10. Operating Experience: Degradation of water-control structures has been detected, through US NRC RG 1.127 programs, at a number of nuclear power plants, and, in some cases, it has required remedial action. US NRC NUREG–1522, “Assessment of Inservice Conditions of Safety-Related Nuclear Plant Structures” described instances and corrective actions of severely degraded steel and concrete components at the intake structure and pump house of coastal plants. Other degradation described in the NUREG include appreciable leakage from the spillway gates, concrete cracking, corrosion of spillway bridge beam seats of a plant dam and cooling canal, and appreciable differential settlement of the outfall structure of another. No loss of intended functions has resulted from these occurrences.

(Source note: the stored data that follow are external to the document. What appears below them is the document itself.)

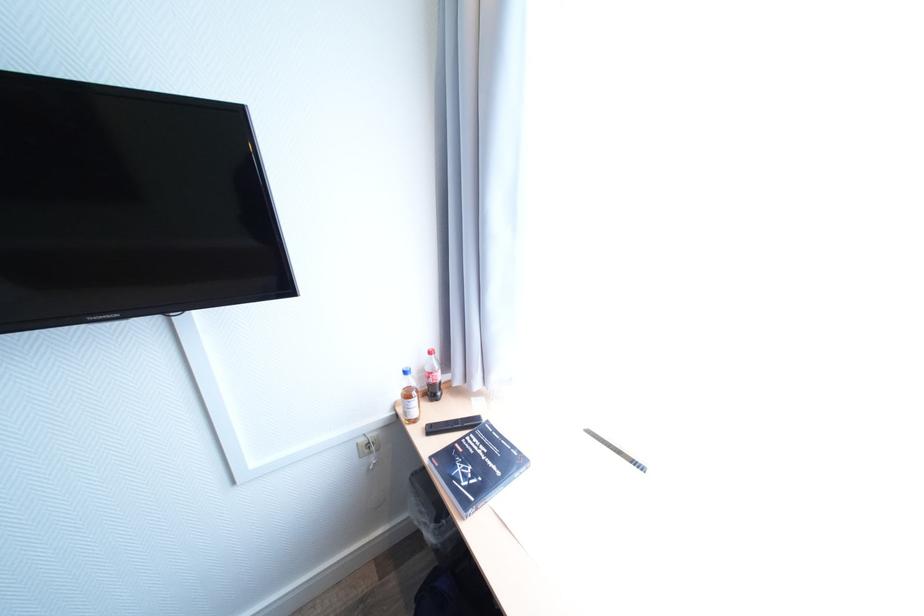
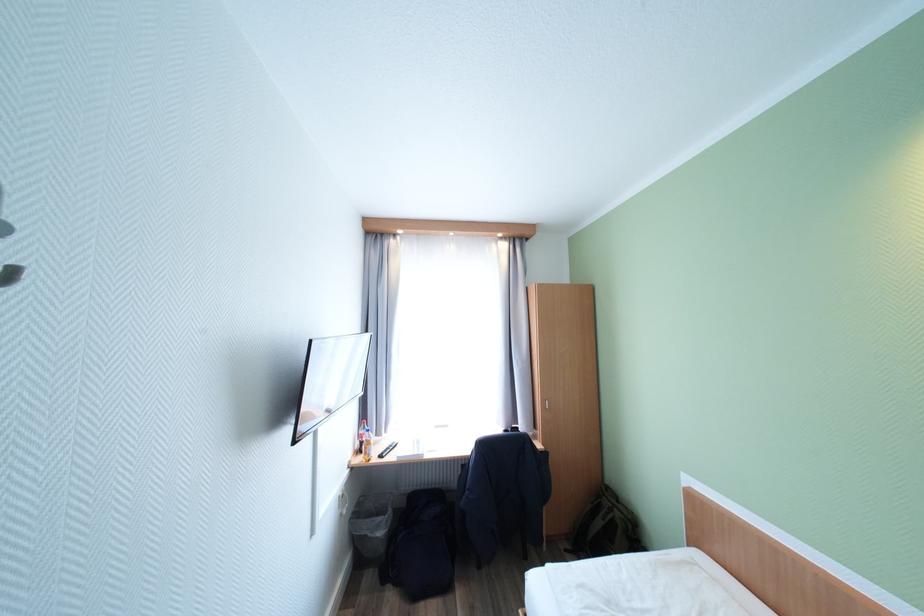
Question: I am providing you with two images of the same scene from different viewpoints. Which of the following objects are not visible in image2?

Choices:
 (A) black remote control
 (B) blue backpack
 (C) red bottle cap
 (D) dark sofa surface

Answer: (C)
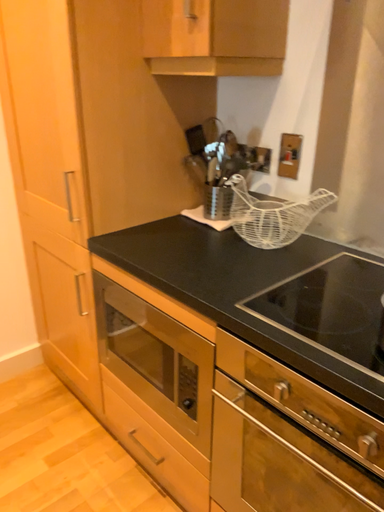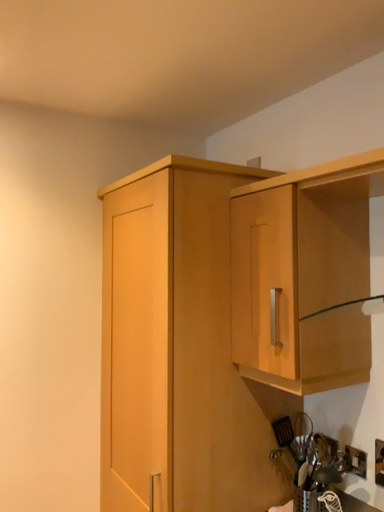
Question: Which way did the camera rotate in the video?

Choices:
 (A) rotated downward
 (B) rotated upward

Answer: (B)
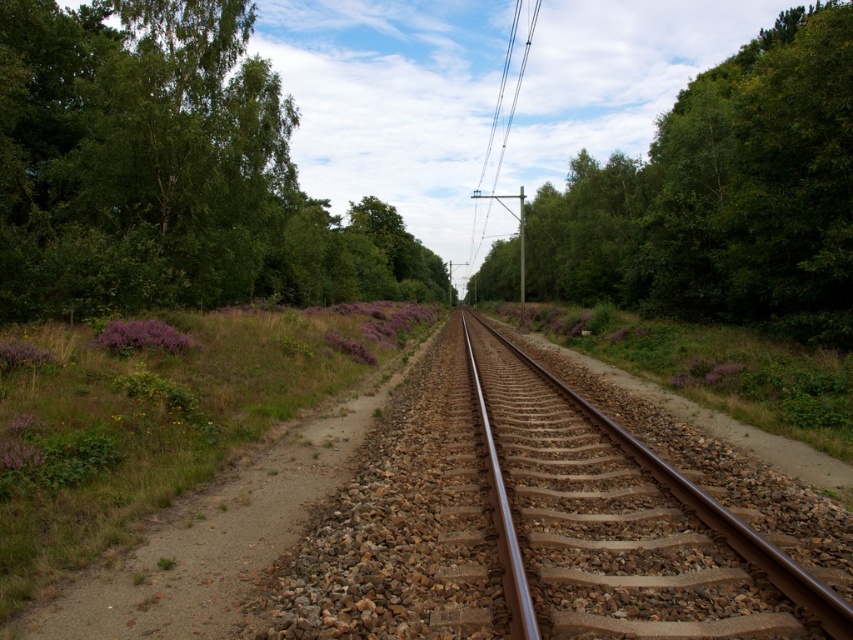
Who is more distant from viewer, (53, 86) or (476, 234)?

The point (476, 234) is behind.

This screenshot has width=853, height=640. In order to click on green leafy tree at upper left in this screenshot , I will do `click(167, 172)`.

Between point (10, 96) and point (479, 193), which one is positioned in front?

Positioned in front is point (10, 96).

You are a GUI agent. You are given a task and a screenshot of the screen. Output one action in this format:
    pyautogui.click(x=<x>, y=<y>)
    Task: Click on the green leafy tree at upper left
    
    Given the screenshot: What is the action you would take?
    pyautogui.click(x=167, y=172)

Does point (625, 246) come closer to viewer compared to point (791, 620)?

No, (625, 246) is behind (791, 620).

Is green leafy tree at upper right positioned at the back of brown metal track at center?

That is True.

Measure the distance between green leafy tree at upper right and camera.

A distance of 48.38 feet exists between green leafy tree at upper right and camera.

At what (x,y) coordinates should I click in order to perform the action: click on green leafy tree at upper right. Please return your answer as a coordinate pair (x, y). Image resolution: width=853 pixels, height=640 pixels. Looking at the image, I should click on (722, 195).

Does green leafy tree at upper left appear on the left side of brown metal track at center?

Yes, green leafy tree at upper left is to the left of brown metal track at center.

Between green leafy tree at upper left and brown metal track at center, which one is positioned lower?

brown metal track at center is lower down.

Which is behind, point (90, 161) or point (668, 637)?

Positioned behind is point (90, 161).

This screenshot has width=853, height=640. I want to click on green leafy tree at upper left, so click(167, 172).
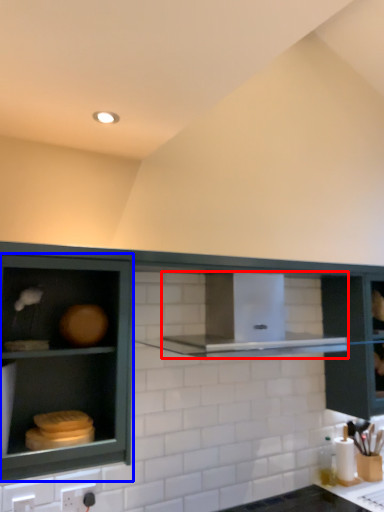
Question: Which object is closer to the camera taking this photo, vent (highlighted by a red box) or cabinetry (highlighted by a blue box)?

Choices:
 (A) vent
 (B) cabinetry

Answer: (B)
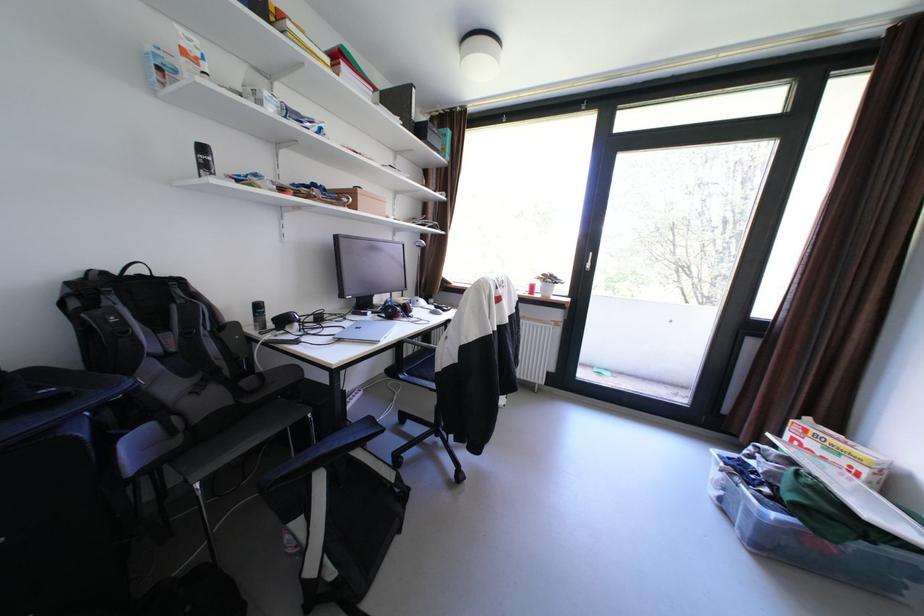
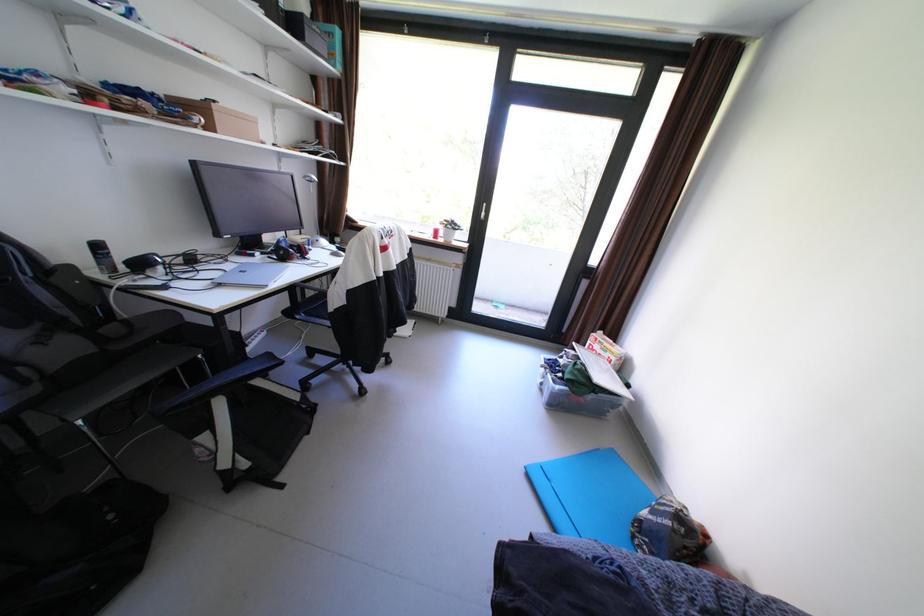
Locate, in the second image, the point that corresponds to the point at 383,313 in the first image.

(274, 254)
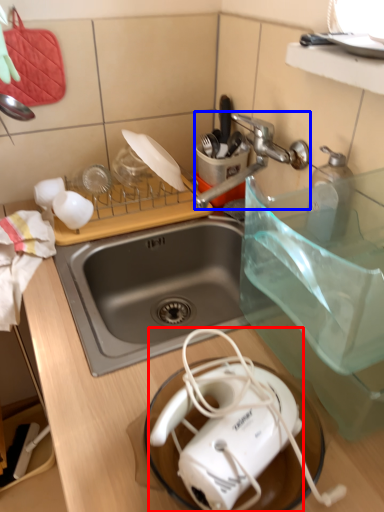
Question: Which object is further to the camera taking this photo, toaster (highlighted by a red box) or faucet (highlighted by a blue box)?

Choices:
 (A) toaster
 (B) faucet

Answer: (B)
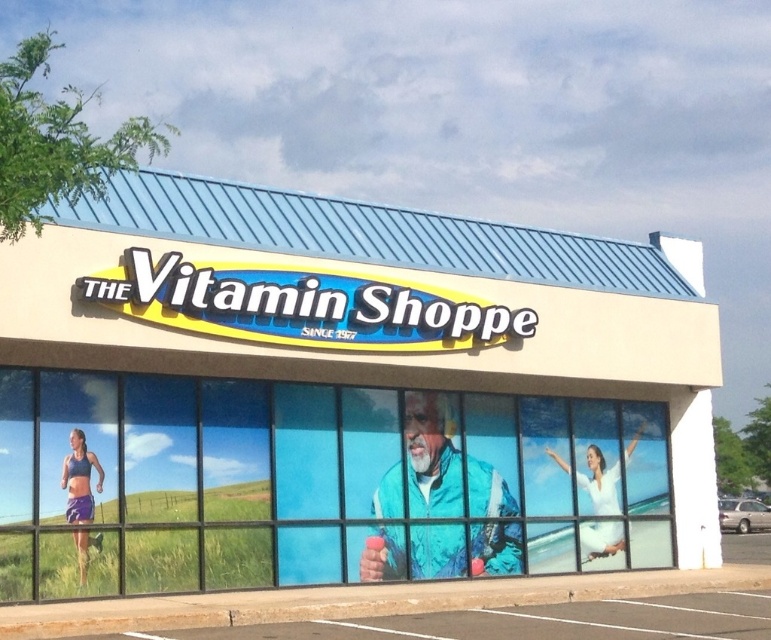
You are standing in front of The Vitamin Shoppe and want to take a photo of the white sign at center and the silver metallic car at lower right. Which object should you zoom in on to ensure both are in frame without moving your camera?

You should zoom in on the silver metallic car at lower right because the white sign at center is much taller than the silver metallic car at lower right, so focusing on the smaller object will help keep both in frame.

You are a customer approaching the store and see the white sign at center and the silver metallic car at lower right. Which object is closer to you as you walk towards the entrance?

The white sign at center is closer to you because it is in front of the silver metallic car at lower right, indicating it is nearer to your position as you approach the entrance.

You are a delivery driver who needs to park your silver metallic car at lower right near the entrance of The Vitamin Shoppe. The parking spot available is exactly the same width as the white sign at center. Can your car fit into this parking spot?

The white sign at center is wider than the silver metallic car at lower right, so the parking spot, which matches the sign width, should be wide enough for the car to fit.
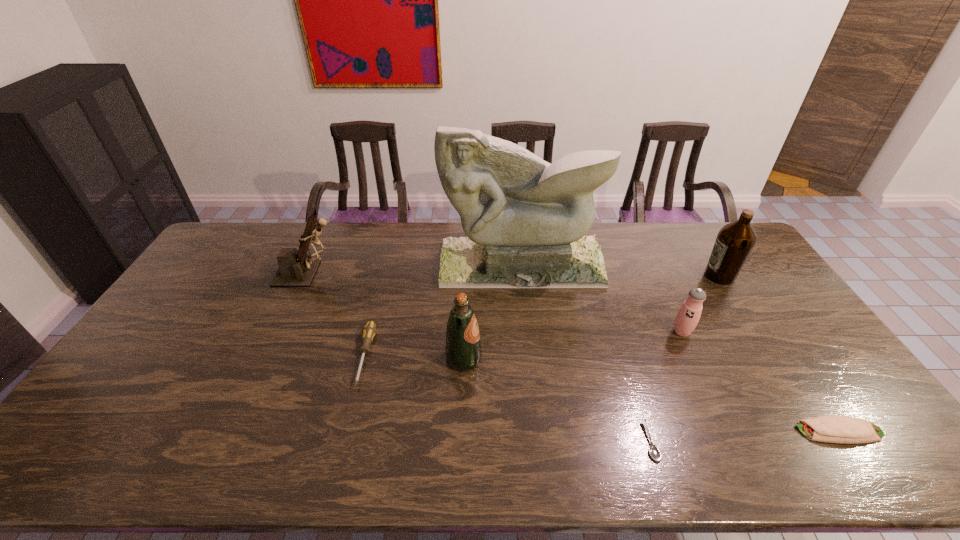
You are a GUI agent. You are given a task and a screenshot of the screen. Output one action in this format:
    pyautogui.click(x=<x>, y=<y>)
    Task: Click on the blank space located at the bitten end of the seventh tallest object
    The width and height of the screenshot is (960, 540).
    Given the screenshot: What is the action you would take?
    pyautogui.click(x=740, y=431)

Locate an element on the screen. This screenshot has width=960, height=540. vacant region located on the back of the soupspoon is located at coordinates (626, 361).

I want to click on object that is at the far edge, so click(x=525, y=219).

You are a GUI agent. You are given a task and a screenshot of the screen. Output one action in this format:
    pyautogui.click(x=<x>, y=<y>)
    Task: Click on the burrito located in the near edge section of the desktop
    
    Given the screenshot: What is the action you would take?
    pyautogui.click(x=843, y=429)

Locate an element on the screen. soupspoon that is at the near edge is located at coordinates (654, 451).

Find the location of a particular element. This screenshot has width=960, height=540. olive oil located at the right edge is located at coordinates (735, 240).

The height and width of the screenshot is (540, 960). I want to click on burrito that is at the right edge, so click(843, 429).

Find the location of a particular element. Image resolution: width=960 pixels, height=540 pixels. object present at the near right corner is located at coordinates (843, 429).

The image size is (960, 540). What are the coordinates of `vacant space at the far edge` in the screenshot? It's located at (668, 241).

The width and height of the screenshot is (960, 540). I want to click on vacant position at the left edge of the desktop, so click(191, 340).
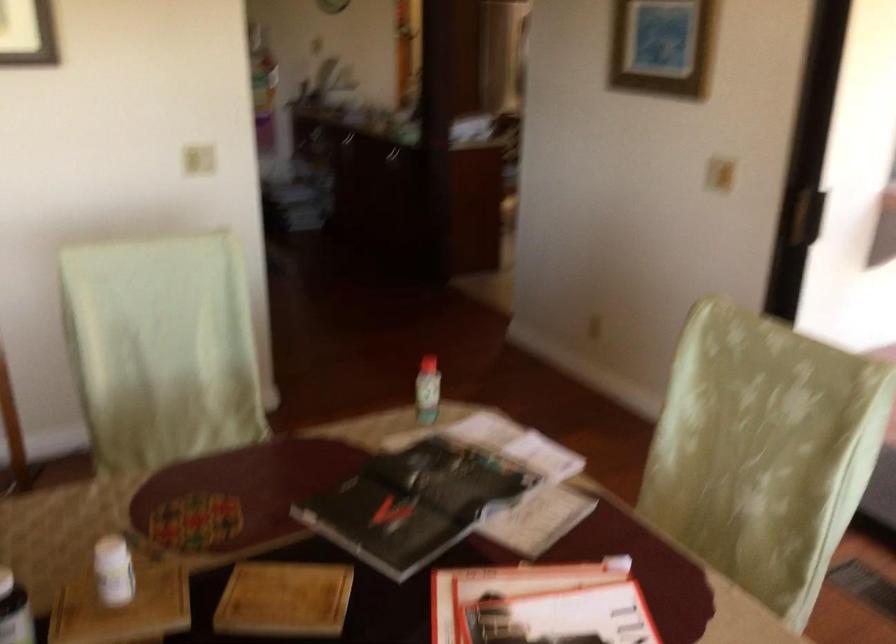
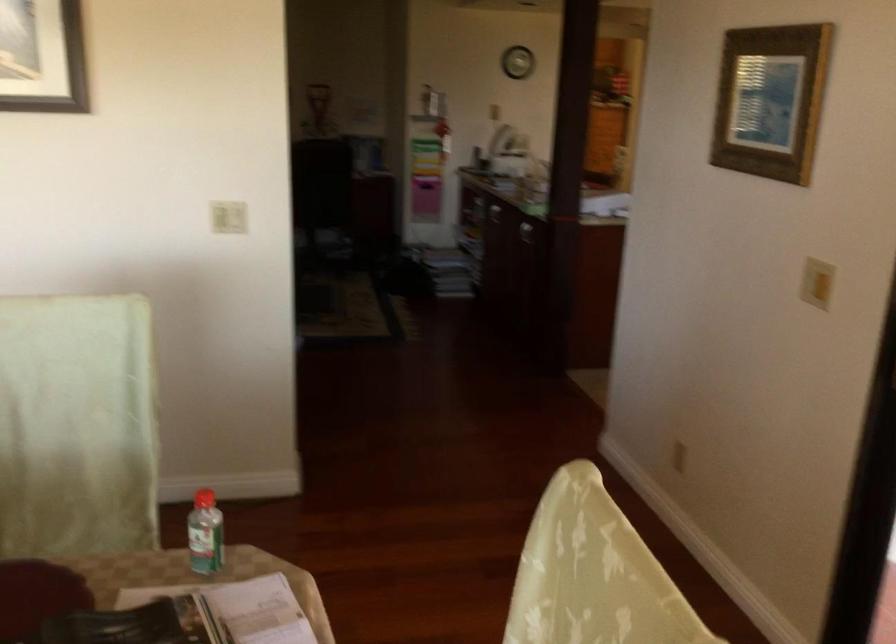
Find the pixel in the second image that matches (470,436) in the first image.

(238, 609)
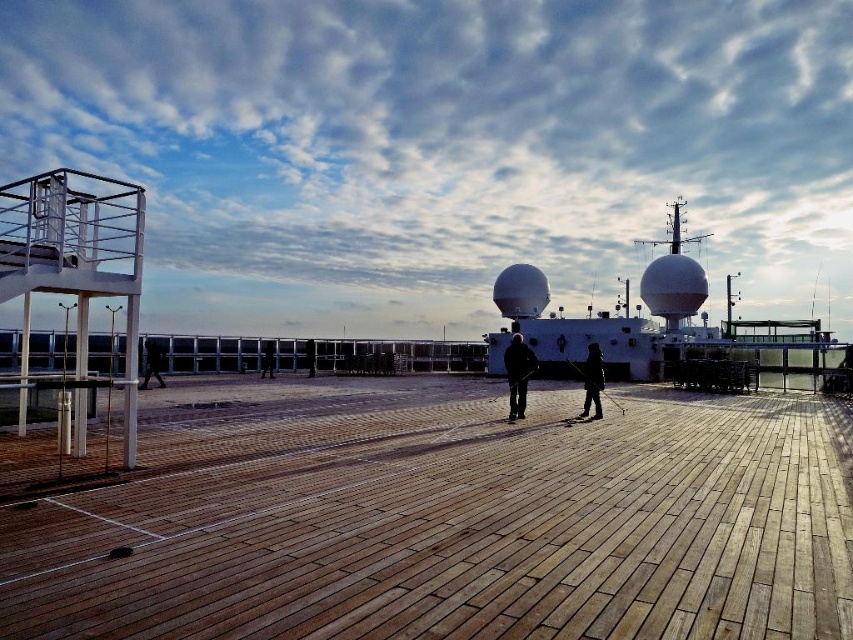
You are a photographer standing on the deck of a ship. You see two people playing shuffleboard wearing the dark gray fabric jacket at center and the dark fabric jacket at center. Which jacket is taller?

The dark gray fabric jacket at center is taller than the dark fabric jacket at center.

You are a shuffleboard player standing at the end of the wooden shuffleboard court. The rules state that players must maintain a minimum distance of 3 meters from the active player to ensure safety. Are you positioned safely if you are standing at the end of the wooden at center?

The players are 3.15 meters apart, which exceeds the required 3 meters minimum distance, so yes, you are positioned safely.

You are a photographer trying to capture a closeup of both the dark gray fabric jacket at center and the dark fabric jacket at center. Since you want both to be in focus, you need to know which one is closer to the camera. Can you determine which jacket is closer?

The dark gray fabric jacket at center has a lesser width compared to dark fabric jacket at center, so it is closer to the camera.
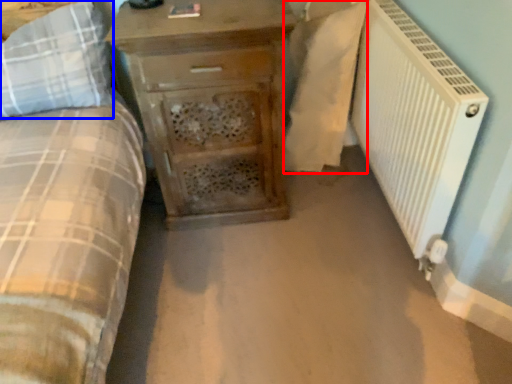
Question: Among these objects, which one is farthest to the camera, sheet (highlighted by a red box) or pillow (highlighted by a blue box)?

Choices:
 (A) sheet
 (B) pillow

Answer: (A)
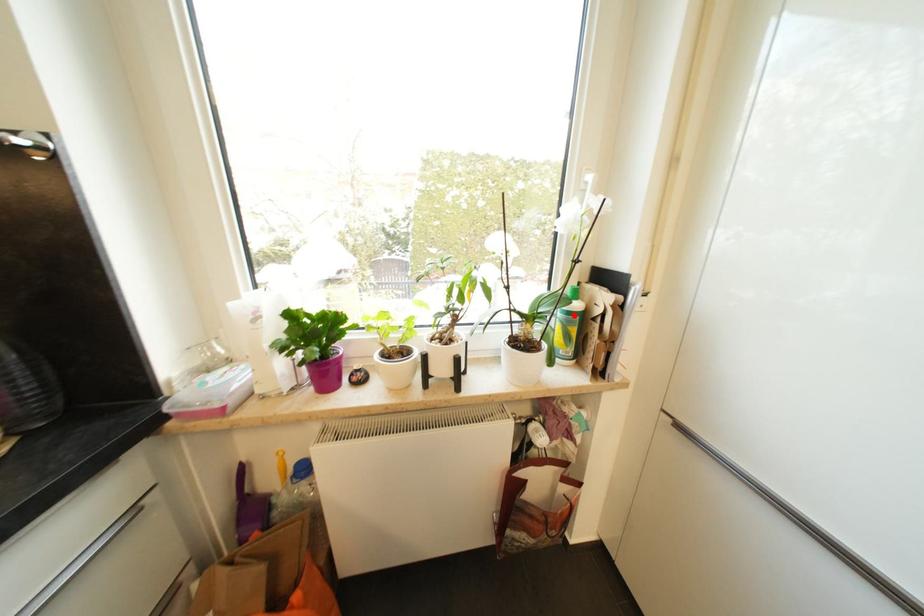
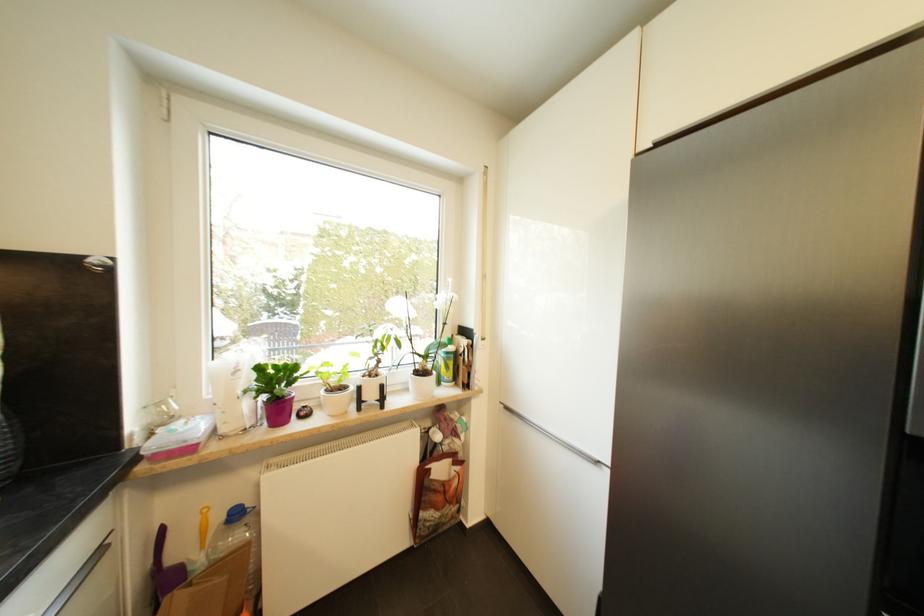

Therefore, it can be concluded that the inspections implemented in accordance with the guidance in US NRC RG 1.127 have been successful in detecting significant degradation before loss of intended function occurs.

The program is informed and enhanced when necessary through the systematic and ongoing review of both plant-specific and industry operating experience including research and development such that the effectiveness of the AMP is evaluated consistent with the discussion in Appendix B of the GALL-SLR Report.

References

10 CFR Part 50, Appendix B, “Quality Assurance Criteria for Nuclear Power Plants and Fuel Reprocessing Plants.” Washington, DC: U.S. Nuclear Regulatory Commission. 2016.

ACI. ACI Standard 201.1R-08, “Guide for Conducting a Visual Inspection of Concrete in Service.” Farmington Hills, Michigan: American Concrete Institute. 2008.

_____. ACI Standard 349.3R-02, “Evaluation of Existing Nuclear Safety-Related Concrete Structures.” Farmington Hills, Michigan: American Concrete Institute. 2002.

AISC. “AISC Specification for Steel Buildings.” Chicago, Illinois: American Institute of Steel Construction, Inc. 2010.

ASCE. SEI/ASCE 11-99, “Guideline for Structural Condition Assessment of Existing Buildings.” Reston, Virginia: American Society of Civil Engineers. 2000.

EPRI. EPRI NP-5067(Archived), “Good Bolting Practices, A Reference Manual for Nuclear Power Plant Maintenance Personnel.” Volume 1: Large Bolt Manual, 1987; Volume 2: Small Bolts and Threaded Fasteners. Palo Alto, California: Electric Power Research Institute. 1990.

____. EPRI TR–104213(Archived), “Bolted Joint Maintenance & Application Guide.” Palo Alto, California: Electric Power Research Institute. December 1995.

US NRC. NUREG–1522, “Assessment of Inservice Conditions of Safety-Related Nuclear Plant Structures.” Agencywide Documents Access and Management System (ADAMS) Accession No. ML06510407. Washington, DC: U.S. Nuclear Regulatory Commission. June 1995.

_____. Regulatory Guide 1.127, “Inspection of Water-Control Structures Associated With Nuclear Power Plants.” Revision 1. ADAMS Accession No. ML003739392. Washington, DC: U.S. Nuclear Regulatory Commission. 1978.

_____. Regulatory Guide 1.160, “Monitoring the Effectiveness of Maintenance at Nuclear Power Plants.” ADAMS Accession No. ML12216A016. Washington, DC: U.S. Nuclear Regulatory Commission. 1993.

RCSC. “Specification for Structural Joints Using High-Strength Bolts.” Chicago, Illinois: Research Council on Structural Connections. August 2014.